Text section –
- Opening Delimiter -

However, since it assumes the strategies of other agents are static, it differs from this paper.


MARL

Generally, it uses a centralized training framework and assumes that communication is possible. This paper uses a decentralized, non-communication environment. The reason this is possible is that it’s based on a very strong assumption: other agents have predictable strategies which can be captured by latent representations. In fact, it’s not clear whether this is true.


Influence through interactions

In particular, robots have demonstrated influence over humans by leveraging human trust [18, 32], generating legible motions [33], and identifying and manipulating structures that underlie human-robot teams [34]. Other works model the effects of robot actions on human behavior in driving [35, 36] and hangover [37] scenarios in order to learn behavior that influences humans

This is an area where a great deal of research has been done. I’ll review these contents later. The key point is that, whereas the studies introduced here focus on recovering the opponent agent’s strategy or recovering the reward function, this paper can operate more generally by representing it in the form of a latent vector.

- Closing Delimiter -

Directions –
**A)** Using the passage on multi-agent learning, state whether each statement agrees with it, answering yes or no and quoting the deciding words: (i) the paper works in a centralized setting where agents communicate; (ii) the passage treats it as certain that other agents' strategies can be captured by latent representations; (iii) the paper represents the opponent's strategy as a latent vector.
**B)** Carry on writing the passage on multi-agent learning, starting after its last sentence.
The material is unrelated to the passage on multi-agent learning.

Data listing –
- Opening Delimiter -

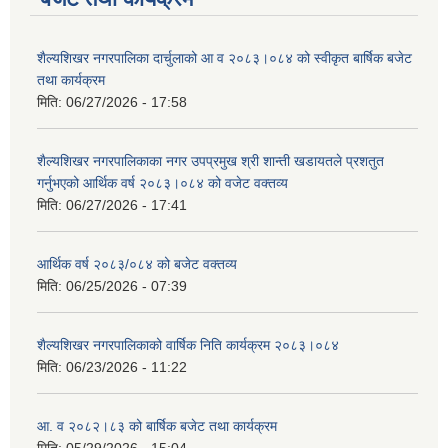
शैल्यशिखर नगरपालिका दार्चुलाको आ व २०८३।०८४ को स्वीकृत बार्षिक बजेट
तथा कार्यक्रम
मिति:
06/27/2026 - 17:58
शैल्यशिखर नगरपालिकाका नगर उपप्रमुख श्री शान्ती खडायतले प्रशतुत
गर्नुभएको आर्थिक वर्ष २०८३।०८४ को वजेट वक्तव्य
मिति:
06/27/2026 - 17:41
आर्थिक वर्ष २०८३/०८४ को बजेट वक्तव्य
मिति:
06/25/2026 - 07:39
शैल्यशिखर नगरपालिकाको वार्षिक निति कार्यक्रम २०८३।०८४
मिति:
06/23/2026 - 11:22
आ. व २०८२।८३ को बार्षिक बजेट तथा कार्यक्रम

- Closing Delimiter -

Results by task –
**A)**
(i) No: "This paper uses a decentralized, non-communication environment."
(ii) No: "In fact, it’s not clear whether this is true."
(iii) Yes: "this paper can operate more generally by representing it in the form of a latent vector."

**B)**
POMDP

Fittingly for a MARL problem, it assumes a POMDP. If we said it was an MDP, we’d also need to know the opponent’s state, so it wouldn’t hold. Even more surprisingly, the authors claim that prediction is possible even if the opponent has a Non-Markovian strategy. This is shown experimentally, and they didn’t prove it theoretically.



Repeated Interactions with Non-stationary agents

It assumes MARL, but for now it deals with an environment composed of 2 agents. They say it’s scalable, but they didn’t show it experimentally. I do think the scalability is actually high. After all, it increases linearly.

First, this problem is defined as a HiP-MDP (Hidden Parameter Markov Decision Process). The “parameter” means that a value whose actual meaning we cannot know is included in the MDP, and that is precisely the latent vector of the opponent’s strategy. We define the latent vector of step i as \(z^i\).

Two things are affected by this latent vector. The transition probability and the reward function, which is intuitively understandable.

$$T(s'|s,a,z^i),\\R(s,z^i)$$

We can predict the next step’s opponent latent strategy using the ego agent’s trajectory. The ego car’s trajectory is defined as follows.

$$\tau^i=\{(s_1,a_1,r_1),\dots(s_H,a_H,r_H)\}$$

In conclusion, the Markovian latent dynamics model we want to learn is

$$z^{i+1}\sim f(\cdot|z^i,\tau^i)\sim f(\cdot|\tau^i)$$

We assume that \(z^i\) is embedded within \(\tau^i\).



Learning and Influencing Latent Intent (LILI)

Actually, everything is well represented in the figure. (To win Best Paper, it seems you really do have to draw good figures.)

Our goal is to find \(\mathcal{E}_\phi\) that predicts the latent strategy. However, since we can’t know what \(z^i\) is, we can’t do supervised learning. Therefore, we learn the latent vector using the AutoEncoder structure in the representation learning part on the right side of the figure.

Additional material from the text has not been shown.